El Vive Latino abrió como siempre: con muga intensidad, pasión y miles de personas entrando poco a poco al Estadio GNP Seguros en la Ciudad de México.
Desde temprano se sentía ese olor a pasto seco, bloqueador solar y expectativa que solo aparece cuando sabes que te espera un maratón de música.
Los primeros acordes llegaron por la tarde con bandas emergentes y propuestas alternativas que calentaron motores en los distintos escenarios. El festival se movía como una pequeña ciudad: gente recorriendo los escenarios, perdiéndose en el mercadito de diseño independiente o haciendo filas para tacos y cerveza.
El ascenso de la tarde
Conforme caía la tarde, el público empezó a concentrarse frente a los escenarios principales. Enanitos Verdes brilló en el festival, ofreciendo un nostálgico concierto en el escenario principal. Con Felipe Staiti al frente, la banda repasó sus grandes éxitos como “Lamento Boliviano”, “La Muralla Verde” y “Guitarras Blancas”, coreados por miles de asistentes en un homenaje al legado de Marciano Cantero.
Love of Lesbian y Enjambre
fueron de los sets más coreados; en especial estos últimos, que vivieron un momento emotivo con el público mexicano antes de su pausa en la carrera.
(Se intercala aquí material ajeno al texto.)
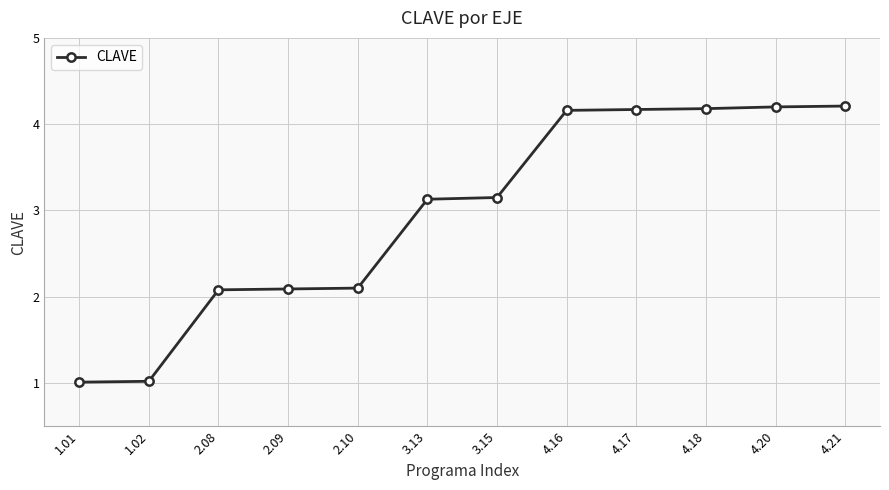

What is the sum of all values?

35.5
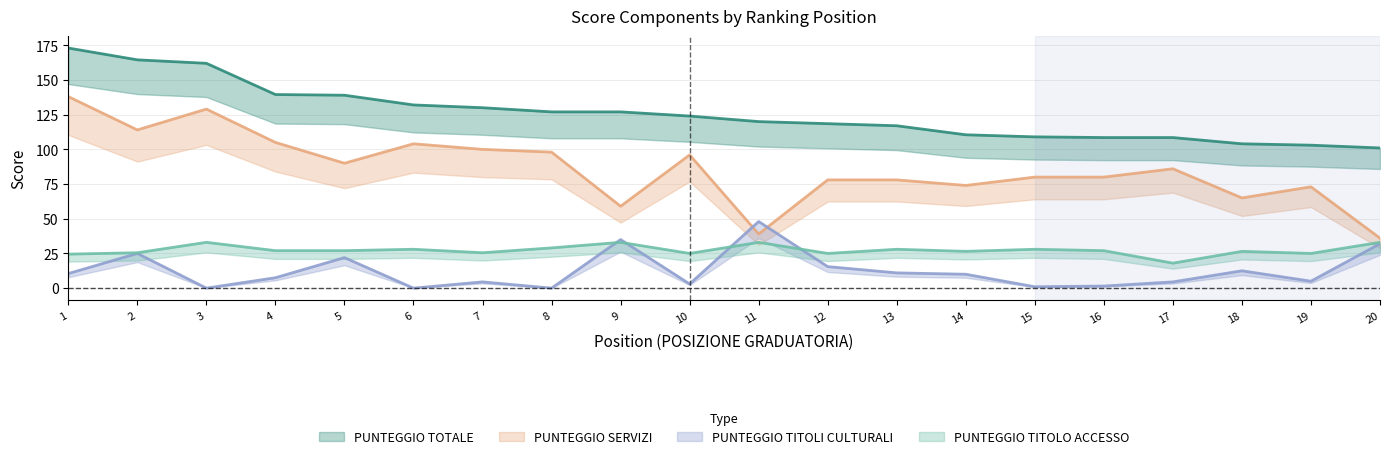

At 3, list the series in order from largest to smallest.

PUNTEGGIO TOTALE, PUNTEGGIO SERVIZI, PUNTEGGIO TITOLO ACCESSO, PUNTEGGIO TITOLI CULTURALI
La agrupación de Zacatecas reafirmó su lugar como una de las bandas mexicanas más importantes de la época reciente.
Pero lo que armaron liderados por Luis Humberto Navejas, fue la demostración de una evolución que pocos proyectos nacionales pueden alcanzar.
La noche del rock clásico
El punto de inflexión llegó cuando Lenny Kravitz subió al escenario. El neoyorquino convirtió su show en una especie de ceremonia rockera: guitarras potentes, llamaradas en el escenario y clásicos que hicieron cantar a miles de personas. Su presentación fue considerada uno de los momentos más grandes del primer día.
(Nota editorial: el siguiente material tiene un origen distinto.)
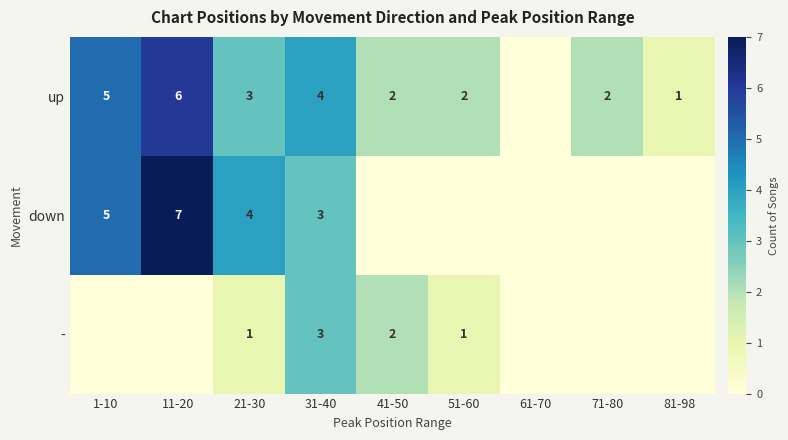

What is the sum of the up values at 31-40 and 81-98?

5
Exitos como “Are You Gonna Go My Way”, “Fly Away”, “It Ain’t Over ‘Til It’s Over” y “American Woman”. Su setlist combinó clásicos de su carrera con temas más recientes, cerrando una noche memorable del primer día del festival.
Después vinieron más leyendas:
* Juanes, que llenó su set de clásicos coreados.
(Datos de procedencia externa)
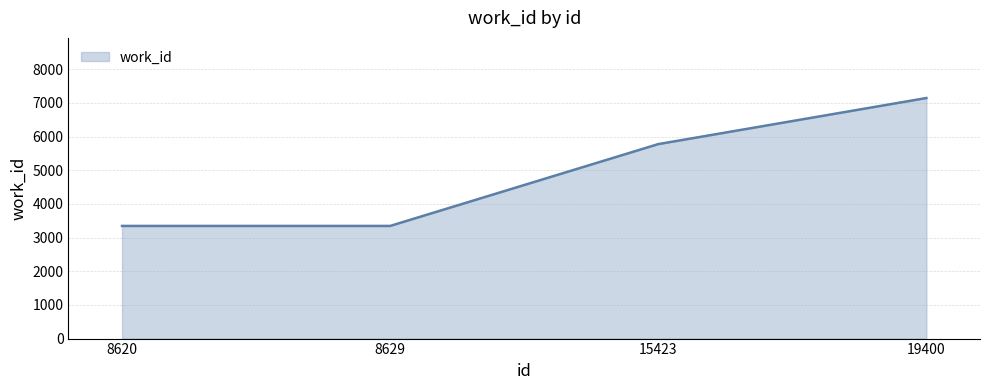

Which category has the highest value across all series?

19400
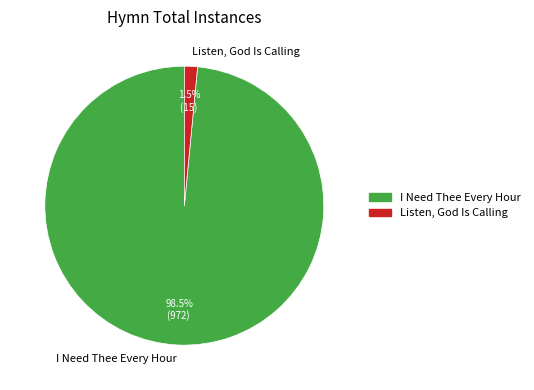

Between I Need Thee Every Hour and Listen, God Is Calling, which is larger?

I Need Thee Every Hour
* John Fogerty, repasando décadas de rock junto a sus hijos en el escenario.
* Cypress Hill, que llevó el hip-hop al festival con un ambiente pesado y lleno de humo.
White Lies: fue algo que no podremos olvidar tan fácil, la banda londinense se presentó en el escenario Telcel ante un lleno total y nos recordó por qué es una banda tan querida en México. Liderados por Harry McVeigh sucumbió en el escenario.
El cierre: fiesta total
La madrugada del sábado terminó entre ritmos bailables.
Los Amigos Invisibles pusieron a todo el mundo a moverse y Moenia cerró con synth-pop noventero, transformando el festival en un enorme karaoke colectivo bajo las luces del escenario.
Día 2 — Domingo 15 de marzo
El domingo empezó más relajado, pero con el mismo flujo interminable de gente entrando al recinto. Para entonces ya había polvo en los tenis, voces roncas y camisetas sudadas: señales clásicas del segundo día del Vive. Con un intenso calor.
El cartel apostó por un cruce de géneros aún más amplio: rock alternativo, electrónica y música latina.
Durante la tarde se presentaron varias bandas latinoamericanas y proyectos alternativos que mantuvieron el ritmo entre escenario y escenario. Dread Mar I abrió la tarde con ese sonido de reggae donde hizo vibrar a los asistentes y además recordó al eterno Juan Gabriel con el tema así fue.
Música para mandar a volar volumen 2 fue el regreso esperado de la chica dorada Paulina Rubio, El concepto también convocó a Danna Paola, Mijares, Emmanuel, Amanda Migue y el D.R Shenka quienes llevaron el festival a un lugar en el que la gente gozó éxitos románticos.
Las grandes presentaciones
La noche del domingo tuvo algunos de los shows más esperados:
Fobia desde 2019 no se presentaban en el festival y la gente coreó sus éxitos de una de las grandes bandas mexicanas del rock.
The Smashing Pumpkins, con un set cargado de nostalgia noventera.
Tom Morello, llevando su guitarra política y virtuosa al Vive.
Los Fabulosos Cadillacs, que desataron uno ola de fiesta de las más grandes del festival.
Steve Aoki cerrando con electrónica y una fiesta visual de luces y drops.
El final del festival
Cuando el último escenario apagó sus luces, el Vive Latino 2026 había reunido alrededor de 160,000 asistentes entre ambos días, con cerca de 70,000 personas por jornada.
El Vive Latino volvió a demostrar por qué, después de más de dos décadas, sigue siendo uno de los festivales más importantes de América Latina.